About

Judy Braha (Director) has been a director, actor, teacher and artist for social justice for over four decades.   Long-time head of the M.F.A. Directing Program at Boston University’s School of Theater, her credits include theaters and universities throughout New England and beyond.  With a commitment to raising consciousness around the power of the arts as activism, Judy collaborates with Andre de Quadros in the BU College of Fine Arts Prison Arts Project, teaching incarcerated students in Massachusetts’ prisons and jails. They also have worked together within the BU community, teaching the socially conscious Collaborative Arts Incubator and the groundbreaking series Race, Prison, Justice, Arts.  

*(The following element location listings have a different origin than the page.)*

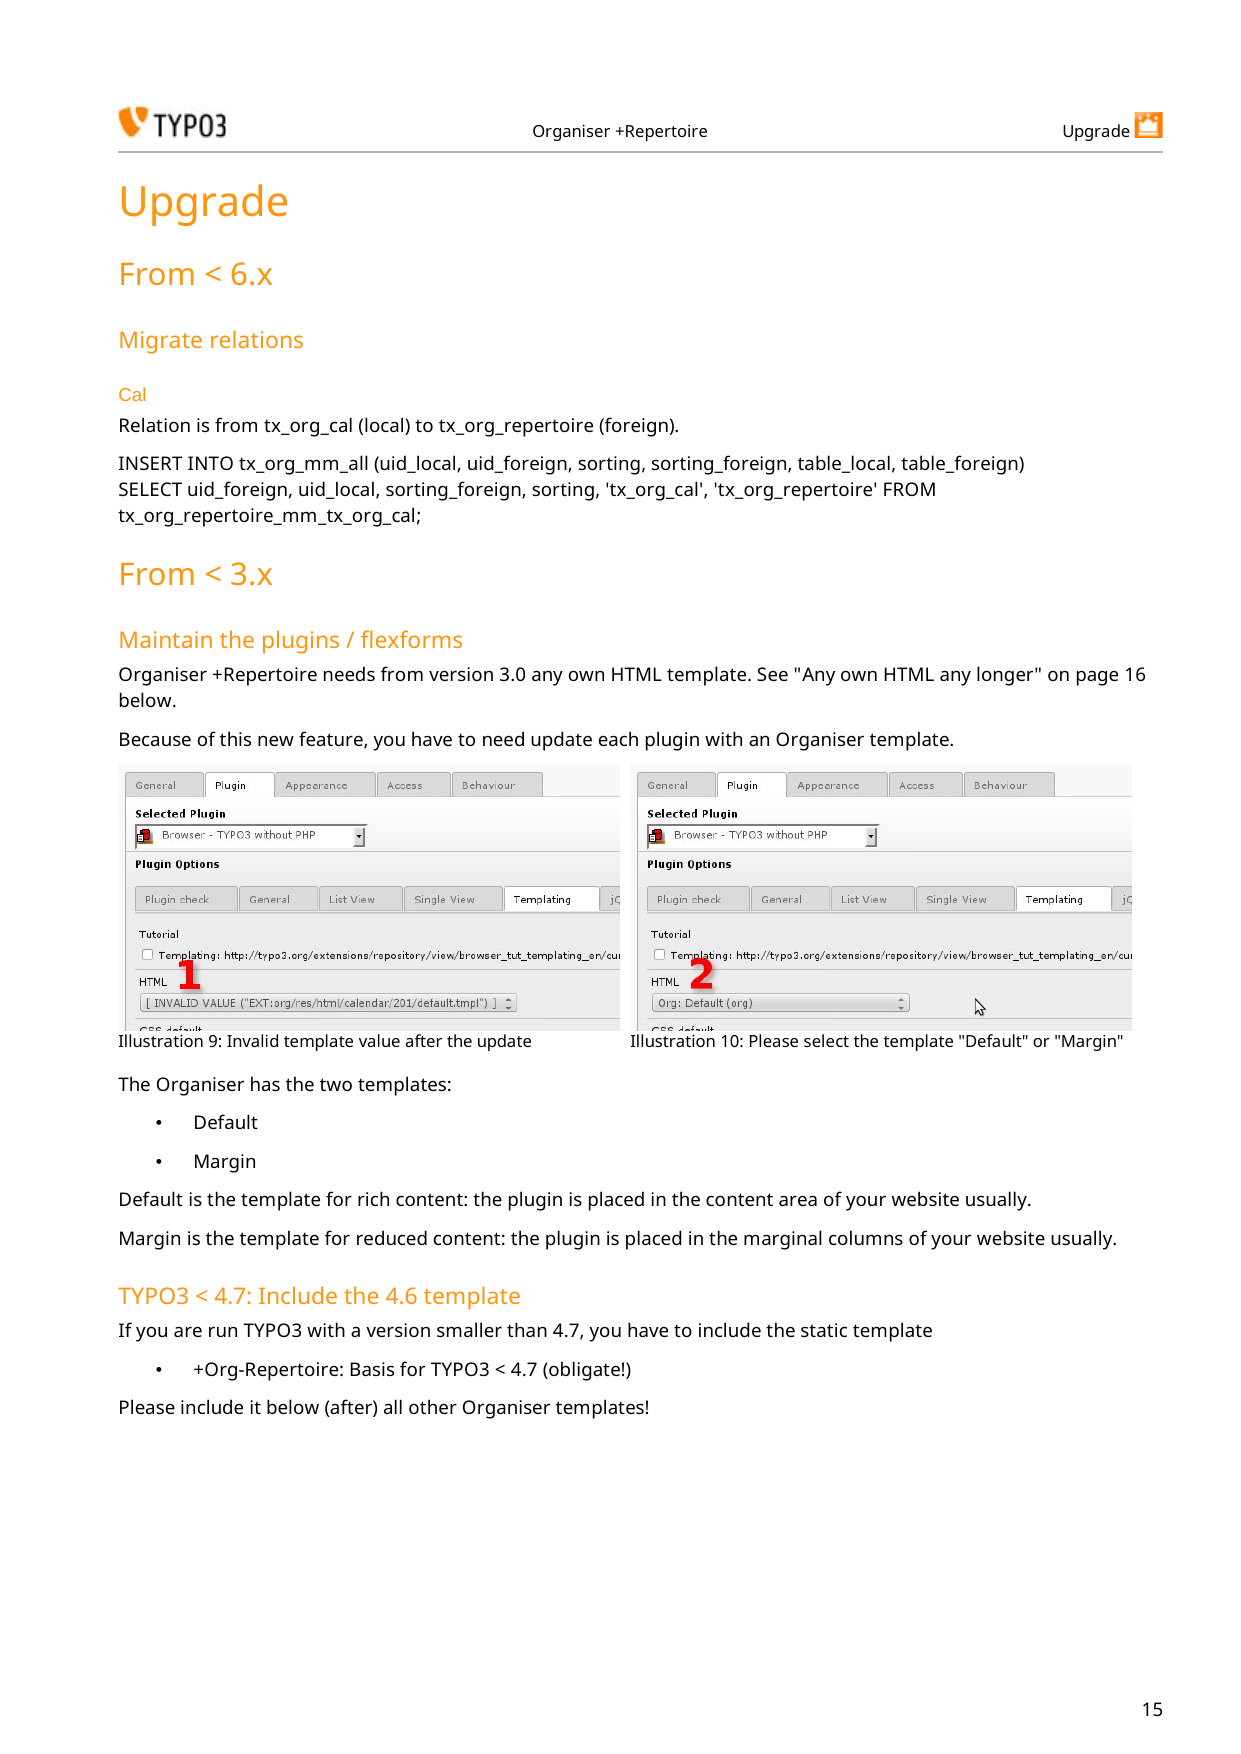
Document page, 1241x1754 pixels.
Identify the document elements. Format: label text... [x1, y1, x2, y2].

list Margin [156, 1148, 1163, 1174]
subtitle TYPO3 < 4.7: Include the 4.6 template [118, 1280, 1163, 1311]
text Margin is the template for reduced content: the plugin is placed in the marginal columns of your website usually. [118, 1225, 1163, 1251]
subtitle Upgrade [118, 172, 1163, 229]
list +Org-Repertoire: Basis for TYPO3 < 4.7 (obligate!) [156, 1356, 1163, 1382]
text Organiser +Repertoire needs from version 3.0 any own HTML template. See "Any own HTML any longer" on page 14 below. [118, 661, 1163, 713]
subtitle Cal [118, 385, 1163, 406]
subtitle Maintain the plugins / flexforms [118, 624, 1163, 655]
text Because of this new feature, you have to need update each plugin with an Organiser template. [118, 726, 1163, 752]
subtitle From < 6.x [118, 252, 1163, 295]
picture [1134, 112, 1163, 138]
text If you are run TYPO3 with a version smaller than 4.7, you have to include the static template [118, 1317, 1163, 1343]
text Illustration 9: Invalid template value after the update [118, 1031, 620, 1053]
text Illustration 10: Please select the template "Default" or "Margin" [630, 1031, 1132, 1053]
text The Organiser has the two templates: [118, 1071, 1163, 1097]
subtitle From < 3.x [118, 552, 1163, 594]
text Please include it below (after) all other Organiser templates! [118, 1394, 1163, 1420]
picture [118, 106, 227, 138]
picture [118, 764, 621, 1031]
list Default [156, 1109, 1163, 1135]
text INSERT INTO tx_org_mm_all (uid_local, uid_foreign, sorting, sorting_foreign, table_local, table_foreign) SELECT uid_foreign, uid_local, sorting_foreign, sorting, 'tx_org_cal', 'tx_org_repertoire' FROM tx_org_repertoire_mm_tx_org_cal; [118, 450, 1163, 528]
text Default is the template for rich content: the plugin is placed in the content area of your website usually. [118, 1186, 1163, 1212]
text Relation is from tx_org_cal (local) to tx_org_repertoire (foreign). [118, 412, 1163, 438]
picture [630, 764, 1133, 1031]
subtitle Migrate relations [118, 324, 1163, 355]
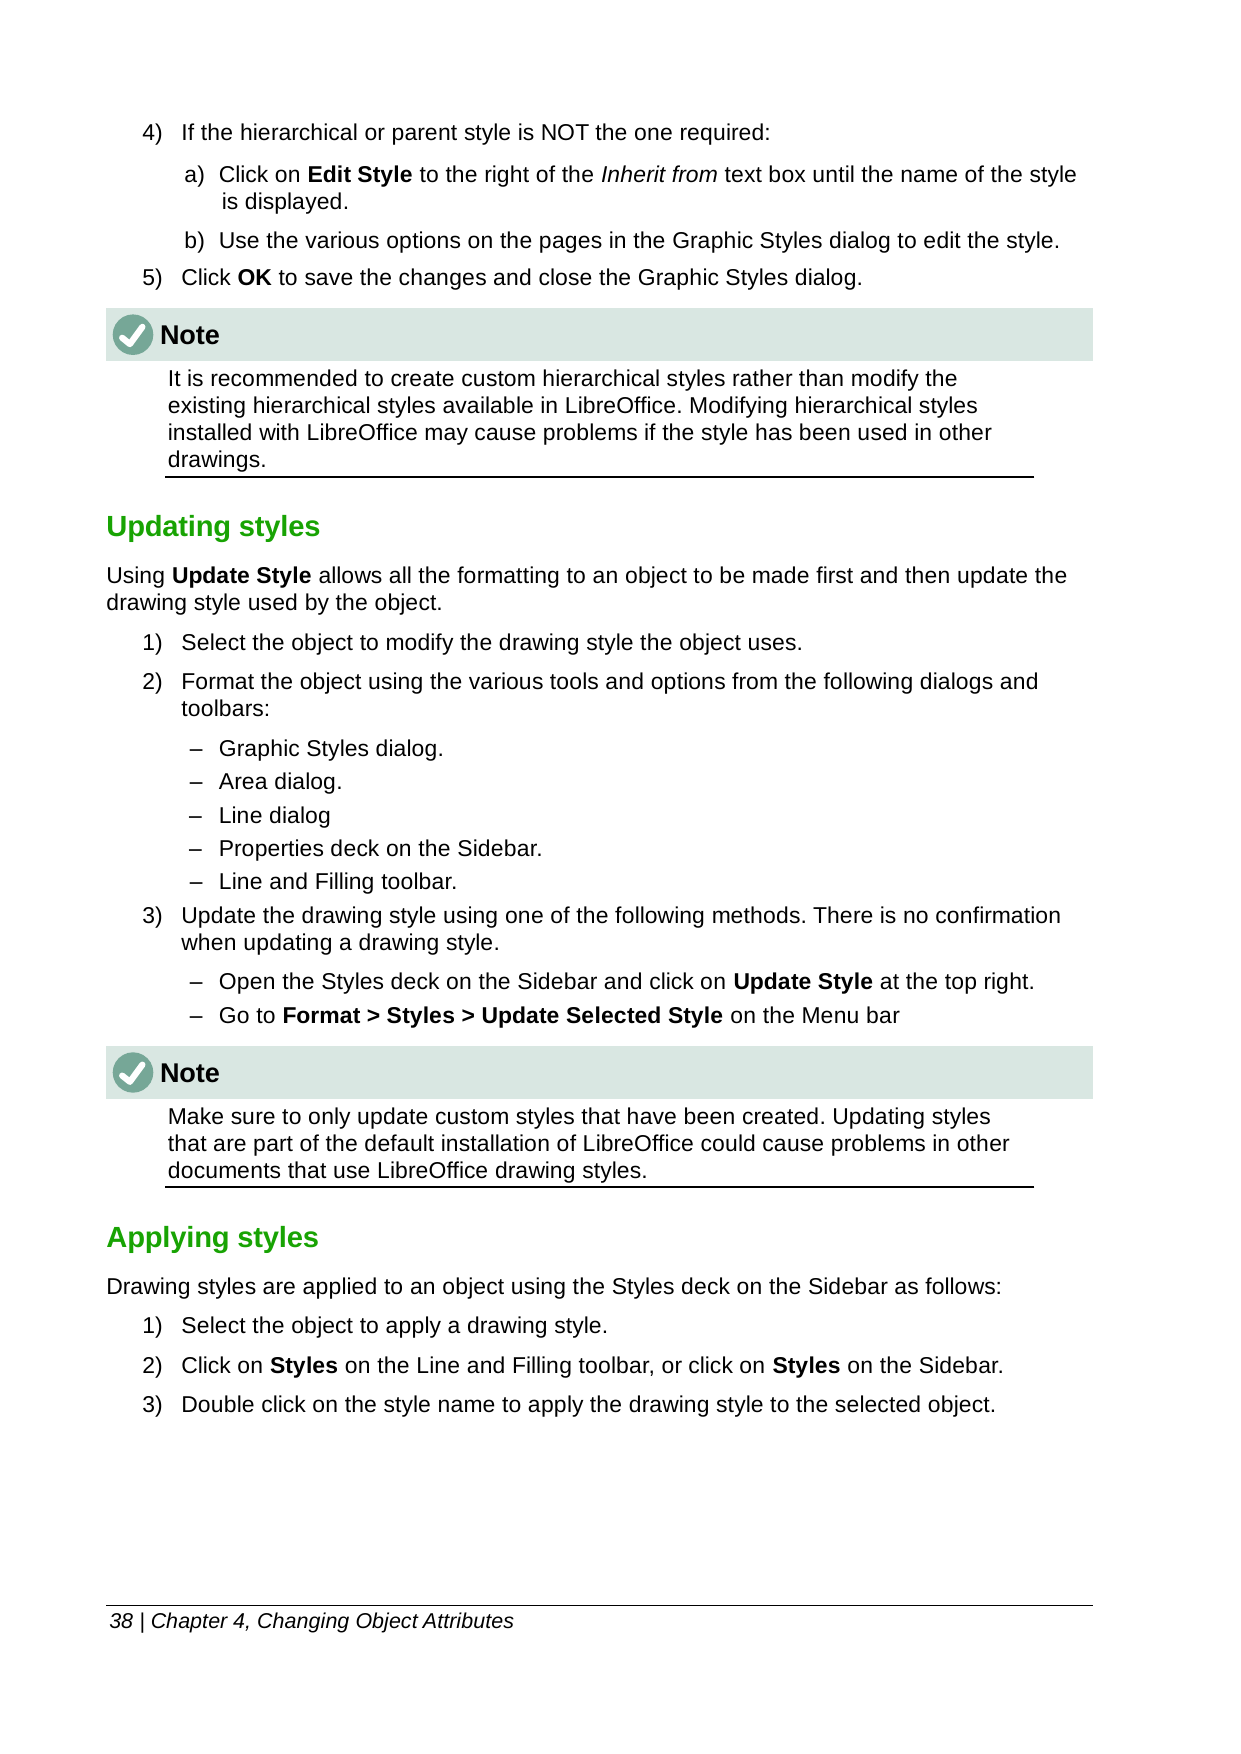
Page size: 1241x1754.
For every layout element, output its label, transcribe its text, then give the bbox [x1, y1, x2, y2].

subtitle Applying styles [106, 1220, 1093, 1253]
list If the hierarchical or parent style is NOT the one required: [162, 118, 1093, 145]
subtitle Note [106, 1046, 1093, 1099]
list Click OK to save the changes and close the Graphic Styles dialog. [162, 263, 1093, 290]
list Click on Edit Style to the right of the Inherit from text box until the name of the style is displayed. [181, 158, 1093, 218]
list Area dialog. [189, 768, 1093, 795]
list Select the object to apply a drawing style. [162, 1312, 1093, 1339]
list Update the drawing style using one of the following methods. There is no confirmation when updating a drawing style. [162, 901, 1093, 955]
list Use the various options on the pages in the Graphic Styles dialog to edit the style. [181, 224, 1093, 257]
subtitle Note [106, 308, 1093, 361]
list Graphic Styles dialog. [189, 734, 1093, 761]
list Click on Styles on the Line and Filling toolbar, or click on Styles on the Sidebar. [162, 1351, 1093, 1378]
list Format the object using the various tools and options from the following dialogs and toolbars: [162, 668, 1093, 722]
subtitle Updating styles [106, 509, 1093, 543]
list Line and Filling toolbar. [189, 868, 1093, 895]
list Go to Format > Styles > Update Selected Style on the Menu bar [189, 1001, 1093, 1028]
list Open the Styles deck on the Sidebar and click on Update Style at the top right. [189, 968, 1093, 995]
list Properties deck on the Sidebar. [189, 834, 1093, 861]
text Drawing styles are applied to an object using the Styles deck on the Sidebar as follows: [106, 1272, 1093, 1299]
list Line dialog [189, 801, 1093, 828]
text Using Update Style allows all the formatting to an object to be made first and then update the drawing style used by the object. [106, 561, 1093, 616]
text It is recommended to create custom hierarchical styles rather than modify the existing hierarchical styles available in LibreOffice. Modifying hierarchical styles installed with LibreOffice may cause problems if the style has been used in other drawings. [164, 361, 1034, 478]
list Select the object to modify the drawing style the object uses. [162, 628, 1093, 655]
list Double click on the style name to apply the drawing style to the selected object. [162, 1391, 1093, 1418]
text Make sure to only update custom styles that have been created. Updating styles that are part of the default installation of LibreOffice could cause problems in other documents that use LibreOffice drawing styles. [164, 1099, 1034, 1188]
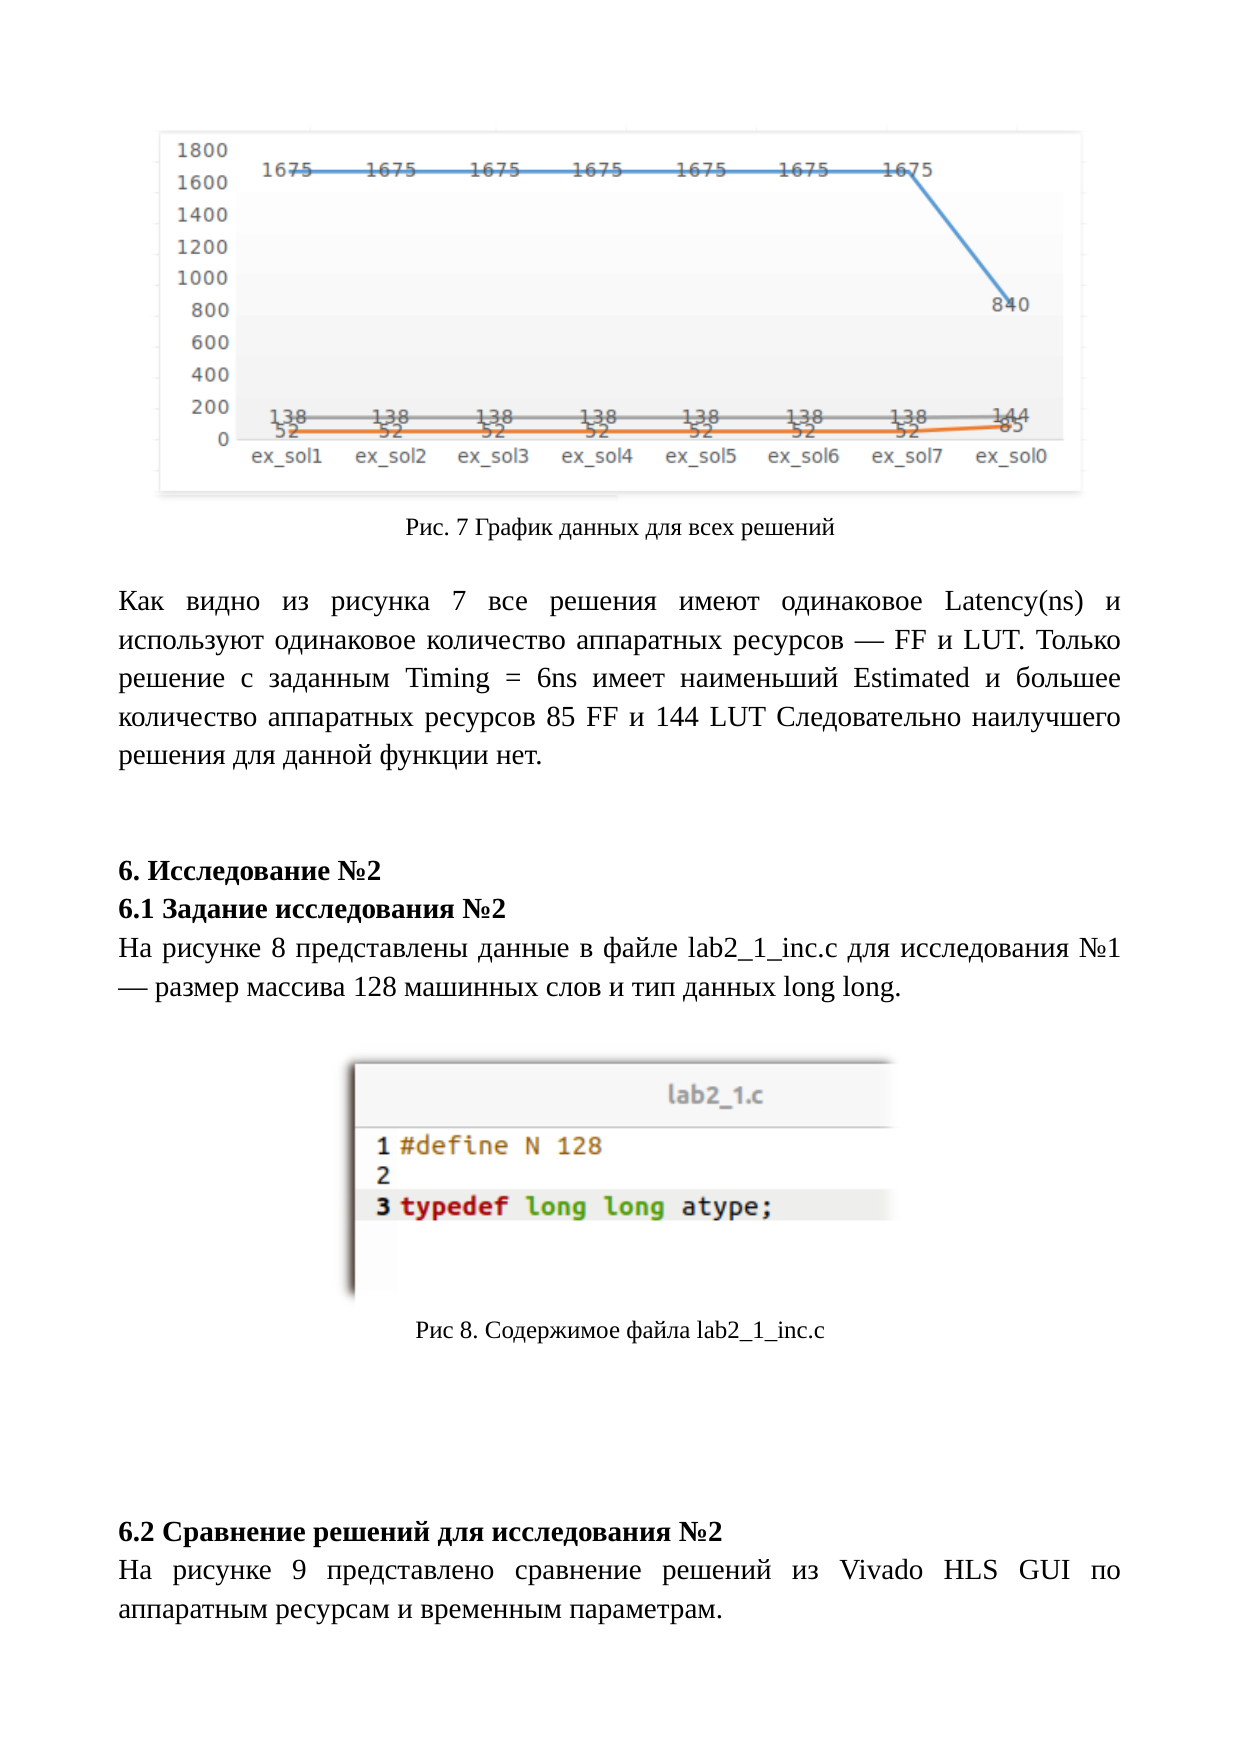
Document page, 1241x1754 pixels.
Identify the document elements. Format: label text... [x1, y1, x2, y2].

text Рис 8. Содержимое файла lab2_1_inc.c [118, 1316, 1122, 1344]
text 6.2 Сравнение решений для исследования №2 [118, 1514, 1122, 1547]
picture [143, 118, 1097, 508]
text На рисунке 8 представлены данные в файле lab2_1_inc.c для исследования №1 — размер массива 128 машинных слов и тип данных long long. [118, 930, 1122, 1002]
text Как видно из рисунка 7 все решения имеют одинаковое Latency(ns) и используют одинаковое количество аппаратных ресурсов — FF и LUT. Только решение с заданным Timing = 6ns имеет наименьший Estimated и большее количество аппаратных ресурсов 85 FF и 144 LUT Следовательно наилучшего решения для данной функции нет. [118, 583, 1122, 771]
picture [331, 1045, 909, 1313]
text Рис. 7 График данных для всех решений [118, 118, 1122, 541]
text 6. Исследование №2 [118, 853, 1122, 887]
text 6.1 Задание исследования №2 [118, 892, 1122, 925]
text На рисунке 9 представлено сравнение решений из Vivado HLS GUI по аппаратным ресурсам и временным параметрам. [118, 1552, 1122, 1624]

As a director, Judy’s work often has concern for human rights at its center: Golda’s Balcony (NEW REP), To Kill A Mockingbird  (Gloucester Stage Company), Emilie, La Marquise du Chatelet, Defends Her Life Tonight (Central Square Theater), Othello,  I Am Lear, a devised piece on aging (Actor’s Shakespeare Project), The Oil Thief + Deported, a dream play (Boston Playwrights Theater), Our Class, Our Country’s Good and The Exonerated at BU/School Of Theater and the new work Mr. Fullerton (Great Barrington Public Theater and Gloucester Stage Company).   Currently, a new solo work about the feminist, suffragist, abolitionist Julia Ward Howe, Representation and How to Get It, and the East Coast premiere of Things I Know To Be True at Great Barrington Public Theater where Judy is honored to be an Associate Artist.    A longtime member of the Society of Directors and Choreographers, AEA and SAG-AFTRA, Judy is also proud to have been a founding board member of Stage Source, New England Theater’s service organization committed to connecting theaters, artists and their communities.